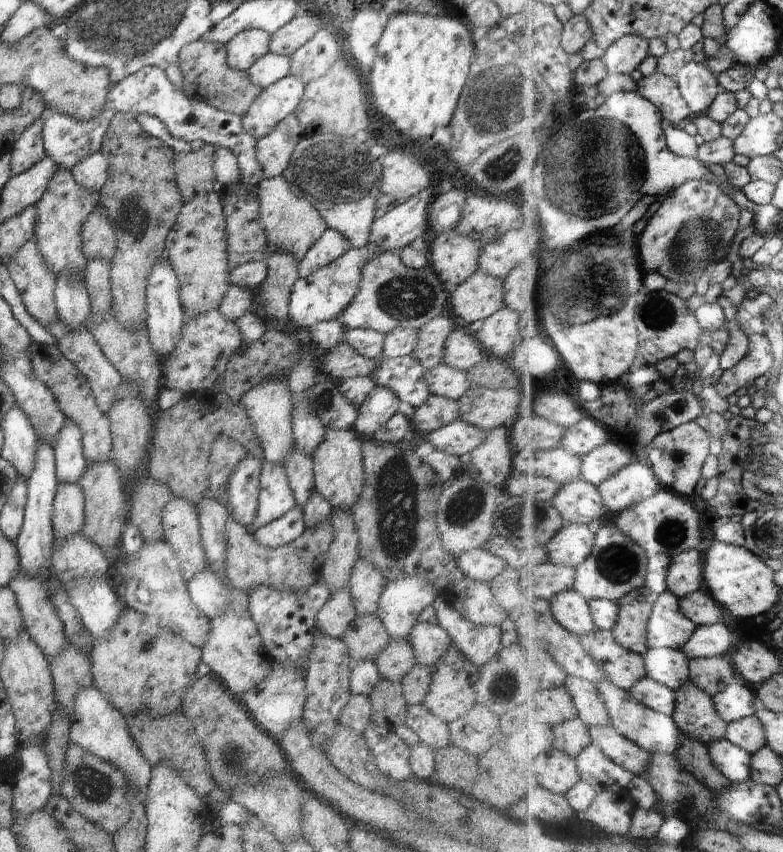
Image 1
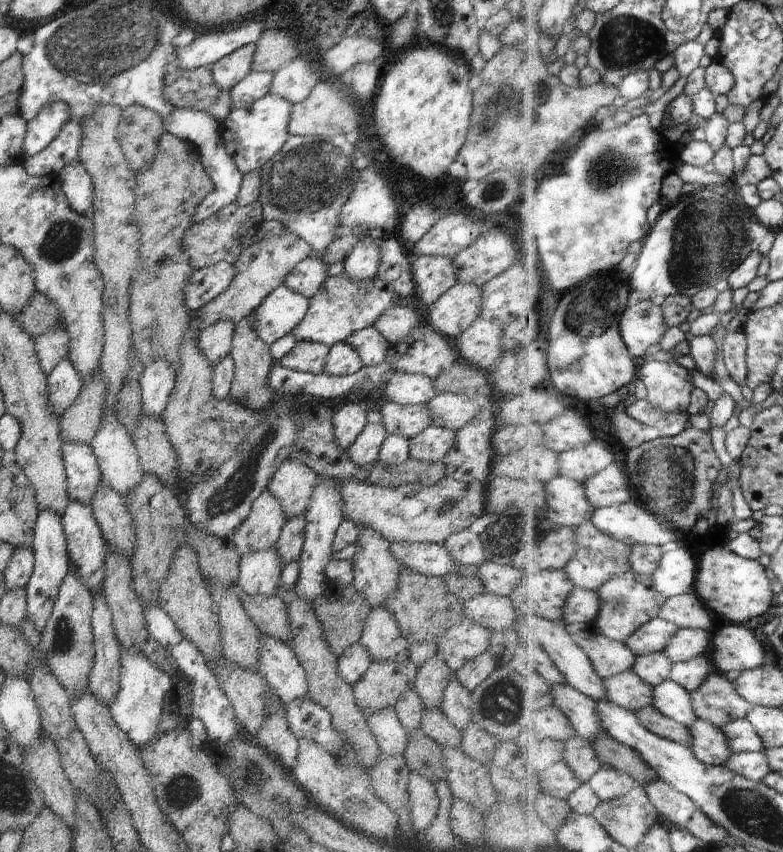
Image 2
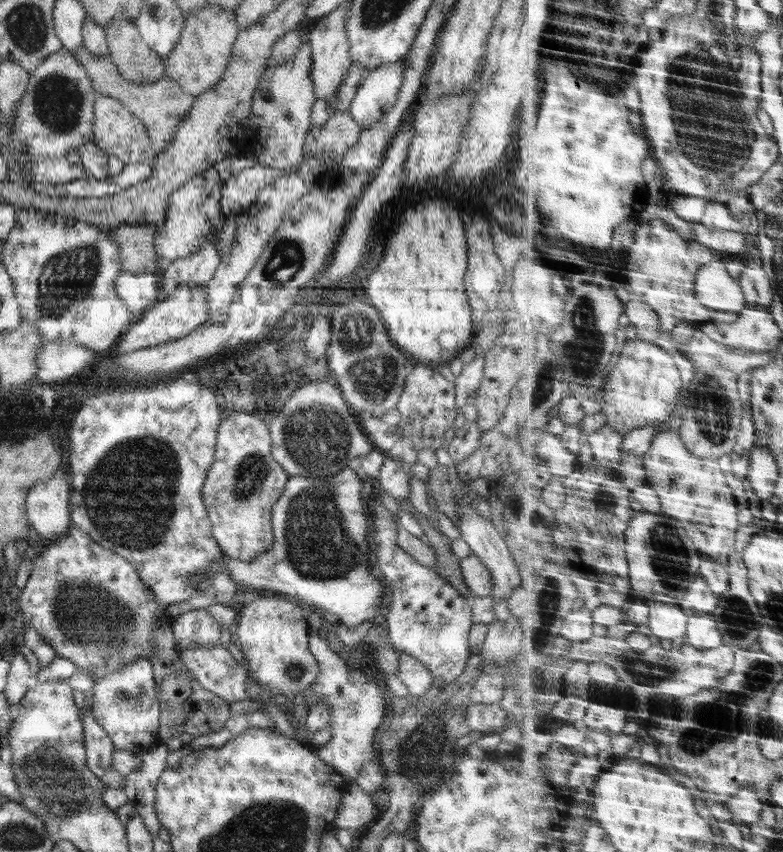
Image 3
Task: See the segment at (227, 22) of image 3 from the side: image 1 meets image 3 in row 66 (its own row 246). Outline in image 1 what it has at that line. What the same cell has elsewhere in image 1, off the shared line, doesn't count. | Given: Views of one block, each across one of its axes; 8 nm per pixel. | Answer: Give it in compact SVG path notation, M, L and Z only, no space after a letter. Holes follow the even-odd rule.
M212 190L206 194L198 193L190 202L183 202L180 214L166 237L164 255L176 273L179 282L179 299L187 321L198 315L218 311L220 303L224 300L229 287L230 272L225 226L221 195Z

▬▬▬▬▬▬

> **Task description**:
When copying the material, leave every image behind and keep each line verbatim.

> **Response to this task**:
Image 1
Image 2
Image 3
Task: See the segment at (227, 22) of image 3 from the side: image 1 meets image 3 in row 66 (its own row 246). Outline in image 1 what it has at that line. What the same cell has elsewhere in image 1, off the shared line, doesn't count. | Given: Views of one block, each across one of its axes; 8 nm per pixel. | Answer: Give it in compact SVG path notation, M, L and Z only, no space after a letter. Holes follow the even-odd rule.
M212 190L206 194L198 193L190 202L183 202L180 214L166 237L164 255L176 273L179 282L179 299L187 321L198 315L218 311L220 303L224 300L229 287L230 272L225 226L221 195Z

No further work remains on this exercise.